"La poesia dice troppo in pochissimo tempo; la prosa dice poco, e ci mette un bel po'..."

Charles Bukowsky

mercoledì 9 novembre 2011

Salta il Tappo. Ma ora? Cosa (non) c'è dopo Berlusconi

Salta il tappo. Con o senza doppi sensi. Berlusconi cade, va sotto alla Camera, archiviando la terza (e ultima?) esperienza governativa. Sicuramente la  più travagliata, con un accento internazionalmente magnetizzato più su scandali giudiziari e privati che scelte politiche. Niente di nuovo, per essere onesti, ma negli ultimi mesi si è sfiorato apertamente il parossismo.


Anche perché di "politica", in senso pratico (di valori non parliamo neppure...) se ne è vista pochina. Il particolare, beffardissimo, che su otto "traditori" non pervenuti al voto favorevole - così recita il foglietto di appunti del Cavaliere, immortalato dagli scatti dell'Ansa -  ce ne fossero uno alla toilette e uno agli arresti domiciliari, esprime la qualità in caduta libera della maggioranza governativa.


Non che gli esordi fossero stellari, ma i raffazzonamenti di poltrone delle ultime settimane - e soprattutto l'imbarazzo europeo per la gestione tira e molla della Finanziaria - hanno rafforzato il sospetto che "l'anomalia" si stesse traducendo in un avanspettacolo di fine stagione. Con il leader vecchio che inanella farneticazioni ("Forza Gnocca"? "Culona inchiavabile"? Ma non si ispirava a De Gasperi?), circondato da fedelissimi ed ex fedelissimi che si spartiscono le spoglie. O fanno a gara ad abbandonare la nave, vedi la Carlucci e l'improvvisa voglia di "rispondere all'Europa" - senza del resto chiarire cosa Strasburgo si aspetti da lei.


Il tappo è saltato, ma ora? Un Pirandello in là con gli anni, deluso da Mussolini, sosteneva che il fascismo fosse un "tubo vuoto" da riempire a piacimento di illusioni. Berlusconi è sul viale del tramonto, ma i detriti della sua gestione sono ancora più angoscianti. Insomma: cosa c'è, ora? Nel dettaglio: il Pdl è un partito senza struttura e senza identità politica. Una piramide rovesciata a controllo divino: sotto  Berlusconi (incontestabile, pena gogna mediatica e allontanamento), una linea orizzontale di leader da talk show televisivo, tutti identici e tutti appianabili.

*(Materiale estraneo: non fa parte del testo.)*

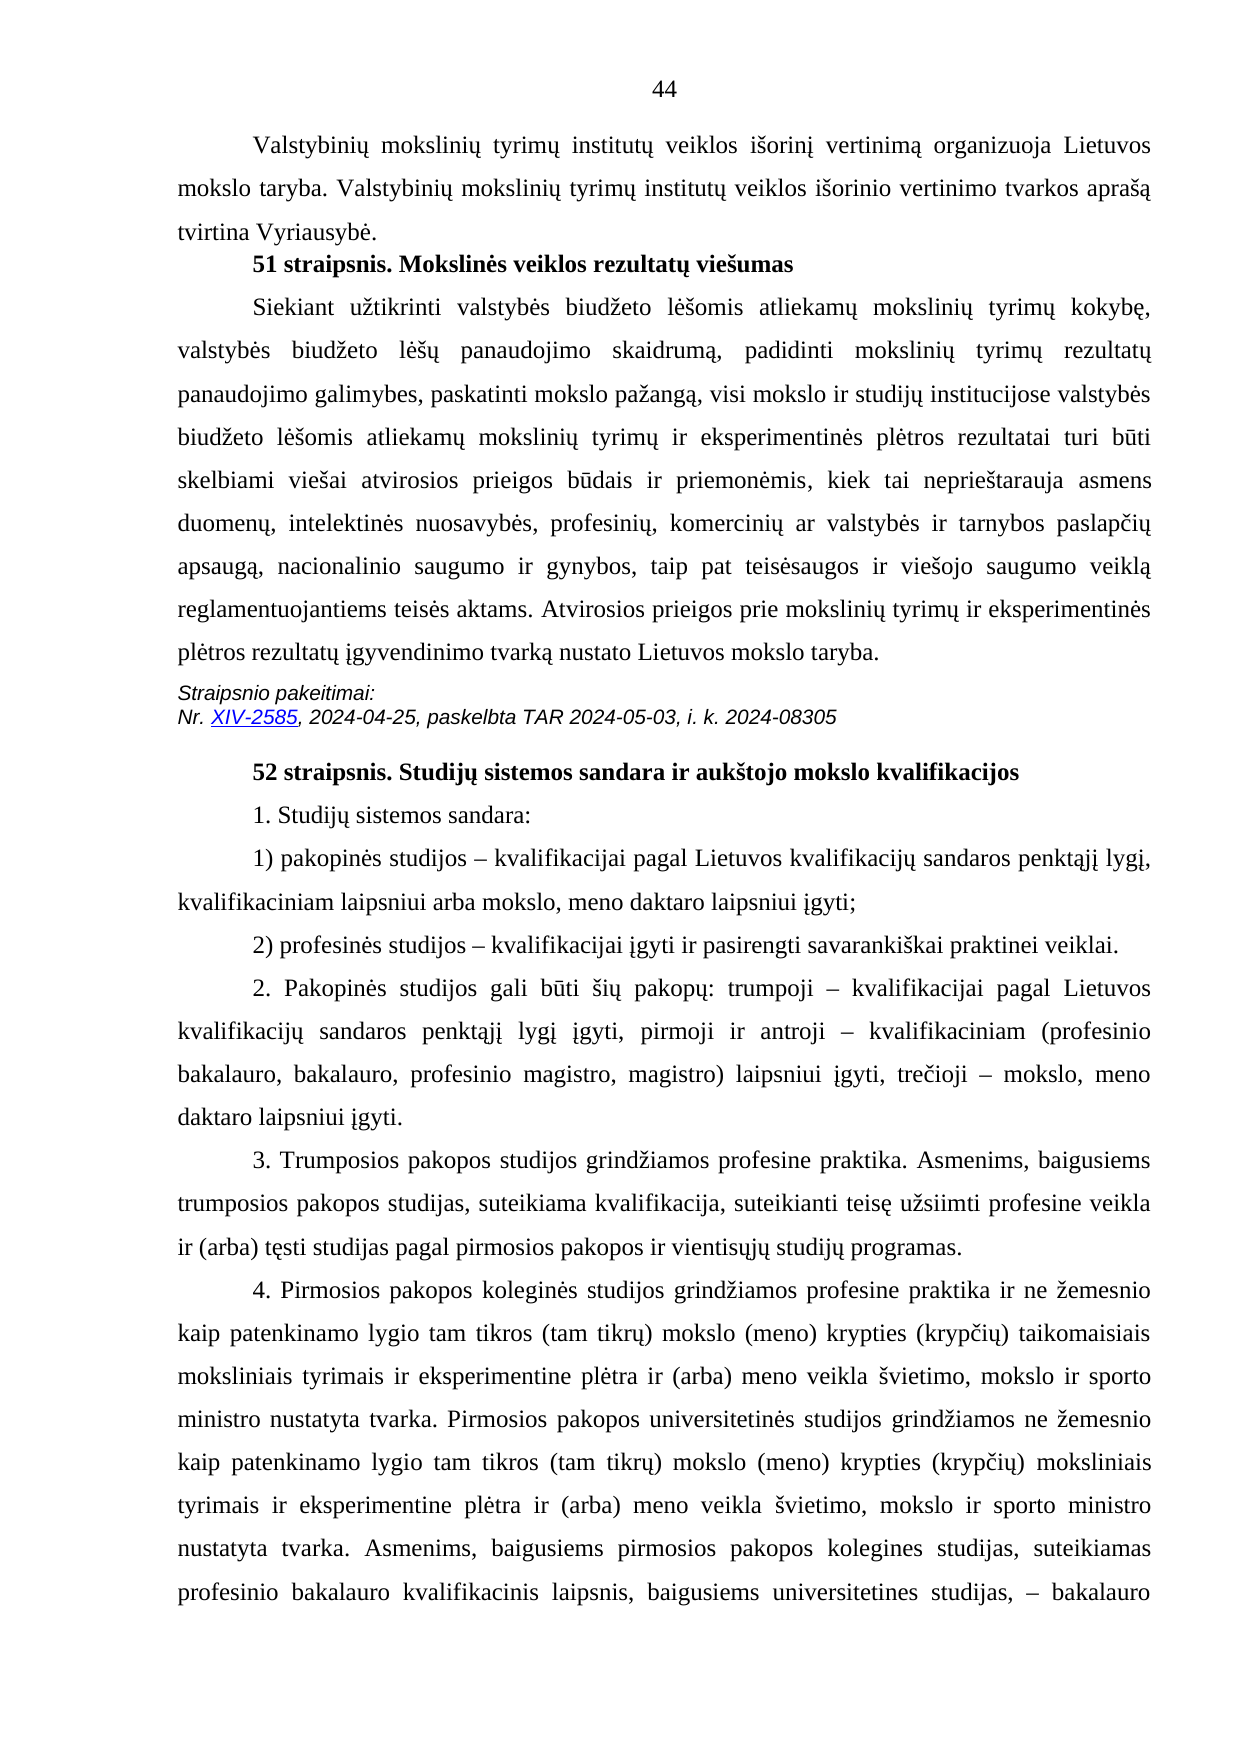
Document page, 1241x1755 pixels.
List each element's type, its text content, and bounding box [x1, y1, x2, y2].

text 51 straipsnis. Mokslinės veiklos rezultatų viešumas [177, 249, 1152, 278]
text Nr. XIV-2585, 2024-04-25, paskelbta TAR 2024-05-03, i. k. 2024-08305 [177, 704, 1152, 728]
text Valstybinių mokslinių tyrimų institutų veiklos išorinį vertinimą organizuoja Lietuvos mokslo taryba. Valstybinių mokslinių tyrimų institutų veiklos išorinio vertinimo tvarkos aprašą tvirtina Vyriausybė. [177, 118, 1152, 249]
text 2. Pakopinės studijos gali būti šių pakopų: trumpoji – kvalifikacijai pagal Lietuvos kvalifikacijų sandaros penktąjį lygį įgyti, pirmoji ir antroji – kvalifikaciniam (profesinio bakalauro, bakalauro, profesinio magistro, magistro) laipsniui įgyti, trečioji – mokslo, meno daktaro laipsniui įgyti. [177, 973, 1152, 1131]
text 1. Studijų sistemos sandara: [177, 800, 1152, 829]
text 2) profesinės studijos – kvalifikacijai įgyti ir pasirengti savarankiškai praktinei veiklai. [177, 930, 1152, 958]
text Straipsnio pakeitimai: [177, 681, 1152, 704]
text 1) pakopinės studijos – kvalifikacijai pagal Lietuvos kvalifikacijų sandaros penktąjį lygį, kvalifikaciniam laipsniui arba mokslo, meno daktaro laipsniui įgyti; [177, 843, 1152, 915]
text 52 straipsnis. Studijų sistemos sandara ir aukštojo mokslo kvalifikacijos [177, 757, 1152, 786]
text 3. Trumposios pakopos studijos grindžiamos profesine praktika. Asmenims, baigusiems trumposios pakopos studijas, suteikiama kvalifikacija, suteikianti teisę užsiimti profesine veikla ir (arba) tęsti studijas pagal pirmosios pakopos ir vientisųjų studijų programas. [177, 1145, 1152, 1260]
text Siekiant užtikrinti valstybės biudžeto lėšomis atliekamų mokslinių tyrimų kokybę, valstybės biudžeto lėšų panaudojimo skaidrumą, padidinti mokslinių tyrimų rezultatų panaudojimo galimybes, paskatinti mokslo pažangą, visi mokslo ir studijų institucijose valstybės biudžeto lėšomis atliekamų mokslinių tyrimų ir eksperimentinės plėtros rezultatai turi būti skelbiami viešai atvirosios prieigos būdais ir priemonėmis, kiek tai neprieštarauja asmens duomenų, intelektinės nuosavybės, profesinių, komercinių ar valstybės ir tarnybos paslapčių apsaugą, nacionalinio saugumo ir gynybos, taip pat teisėsaugos ir viešojo saugumo veiklą reglamentuojantiems teisės aktams. Atvirosios prieigos prie mokslinių tyrimų ir eksperimentinės plėtros rezultatų įgyvendinimo tvarką nustato Lietuvos mokslo taryba. [177, 292, 1152, 666]
text 4. Pirmosios pakopos koleginės studijos grindžiamos profesine praktika ir ne žemesnio kaip patenkinamo lygio tam tikros (tam tikrų) mokslo (meno) krypties (krypčių) taikomaisiais moksliniais tyrimais ir eksperimentine plėtra ir (arba) meno veikla švietimo, mokslo ir sporto ministro nustatyta tvarka. Pirmosios pakopos universitetinės studijos grindžiamos ne žemesnio kaip patenkinamo lygio tam tikros (tam tikrų) mokslo (meno) krypties (krypčių) moksliniais tyrimais ir eksperimentine plėtra ir (arba) meno veikla švietimo, mokslo ir sporto ministro nustatyta tvarka. Asmenims, baigusiems pirmosios pakopos kolegines studijas, suteikiamas profesinio bakalauro kvalifikacinis laipsnis, baigusiems universitetines studijas, – bakalauro [177, 1275, 1152, 1605]
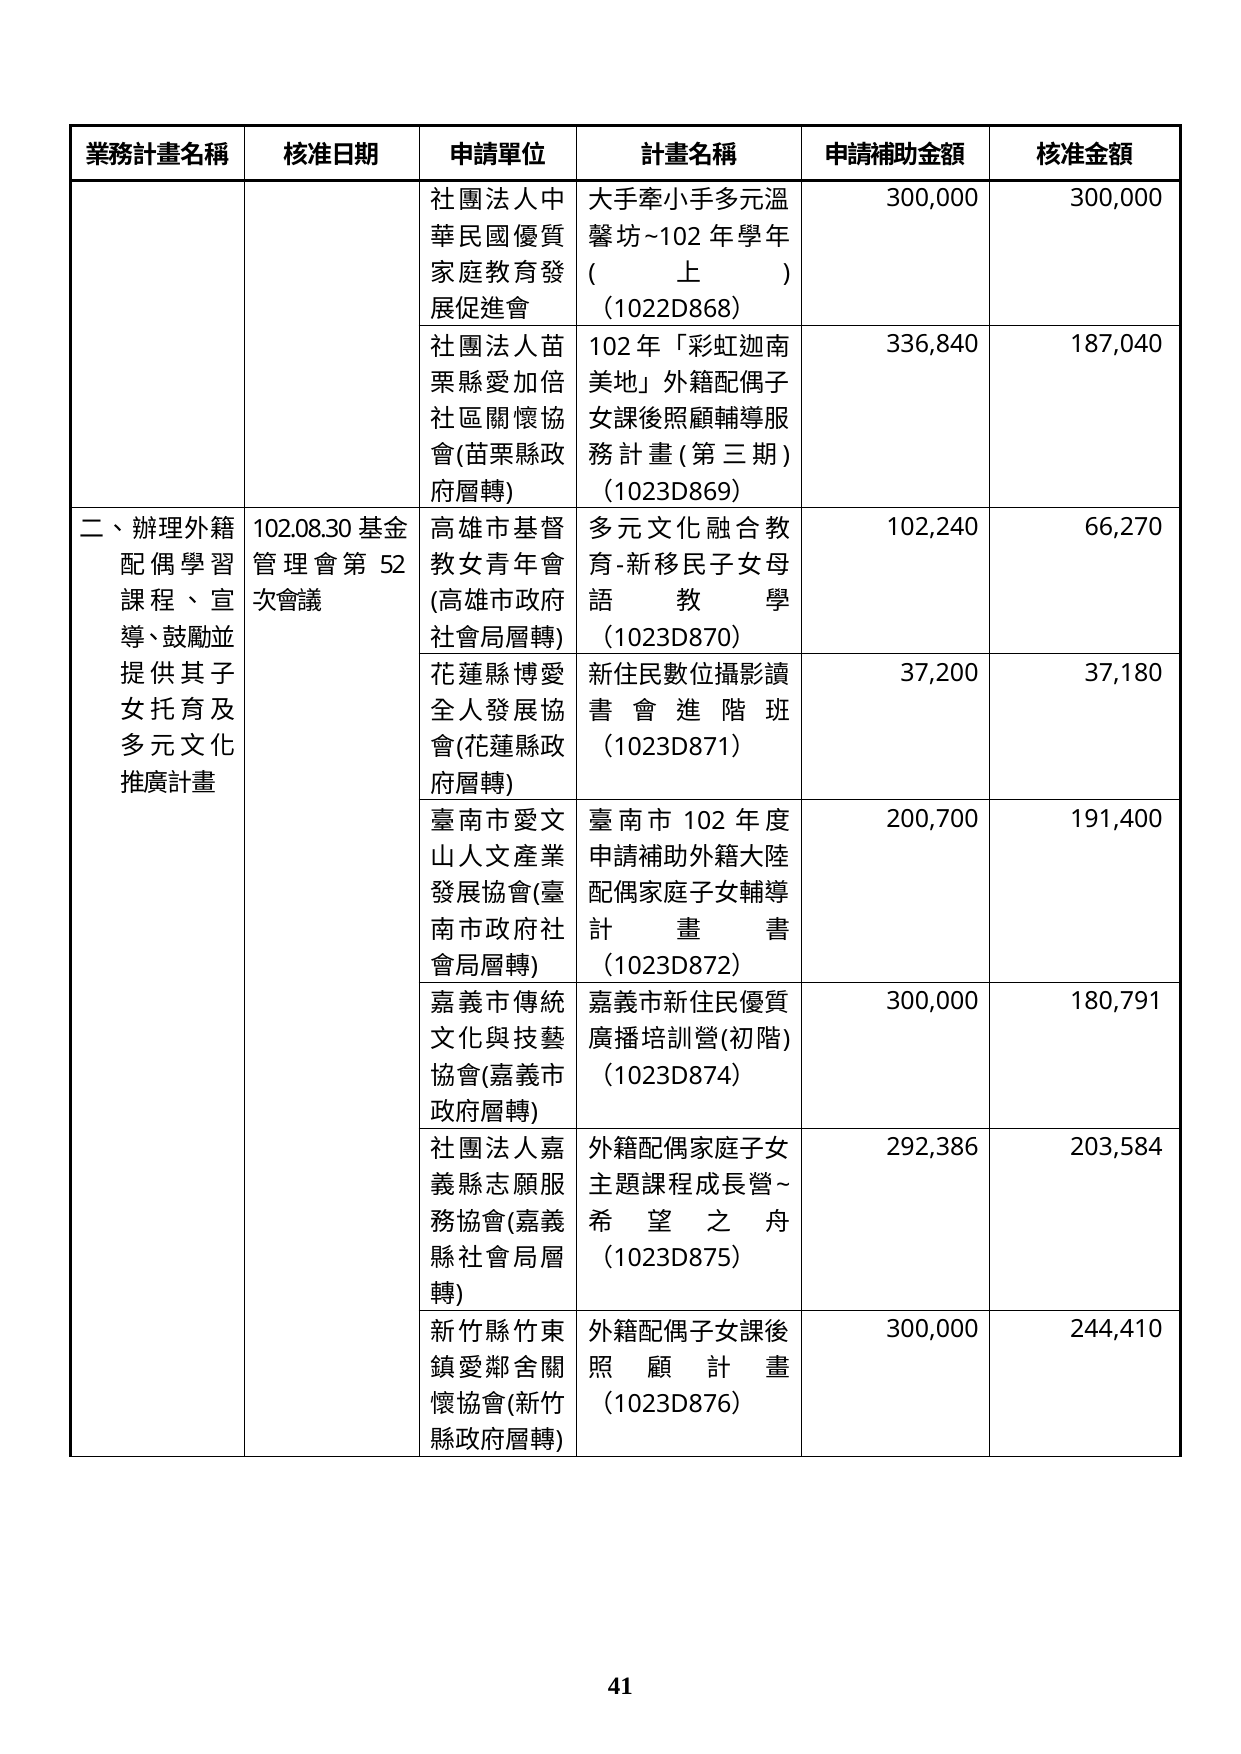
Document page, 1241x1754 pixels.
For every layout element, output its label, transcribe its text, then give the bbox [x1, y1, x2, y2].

Con qualche distinguo: Tremonti è il polso economico, ad esempio, ma gli ormai celeberrimi "conti a posto" si appoggiano su un'accetta indiscriminata, che di lungimirante ha poco e salvifico ancor meno. La Lega ha perso feeling col suo alleato- chiave, e il sistematico ritardo dell'unico obiettivo sopravvissuto a una metamorfosi quasi impressionante, il federalismo fiscale, è rimasto sul tappeto. E la base, ben più esigente delle platee pidielline, ne chiede conto. Il Terzo Polo è in cerca di una sostanza, sospeso tra tentazioni filogovernative e aperture a sinistra in senso antiberlusconiano. Ma senza Berlusconi, appunto, accordare Vendola ed ex almirantiani non sembra semplicissimo. Casini è un ago della bilancia, sa come muoversi. Fini annaspa, ma potrebbe reagire, anche se per Fli si intravede poco. O nulla. E l'Api, fin qui, è servito come parcheggio per salti interessati nella maggioranza.


Poi ci sarebbe la "opposizione" cronologicamente più datata, Pd e Di Pietro. Ma Bersani non è pronto per un'alternativa, come non lo era quando, anziché premere per le elezioni, temporeggiava su "governi tecnici" e affini. Di Pietro idem, e una volta tanto lo ammette in prima persona. La clessidra indicherebbe una quindicina di giorni, prima dell'ultimo (ma ne siamo sicuri, poi?) atto di Berlusconi al timone nazionale. Diciassette anni che hanno fatto male al Paese, con la parabola sempre più degradante di una classe politica  caciarona e inconcludente. Bisogna capire cosa c'è dopo, e quanto durerà la convalescenza. Ammesso ci sia qualcosa...

Alberto Magnani

1 commento:

  1. Ciao Magna, stra figo il tuo blog! sei un mito,
    cmq la sinistra sostiene la Coalizione Bocconi e Banche d'affari, La politica Italiana non finisce mai di stupire!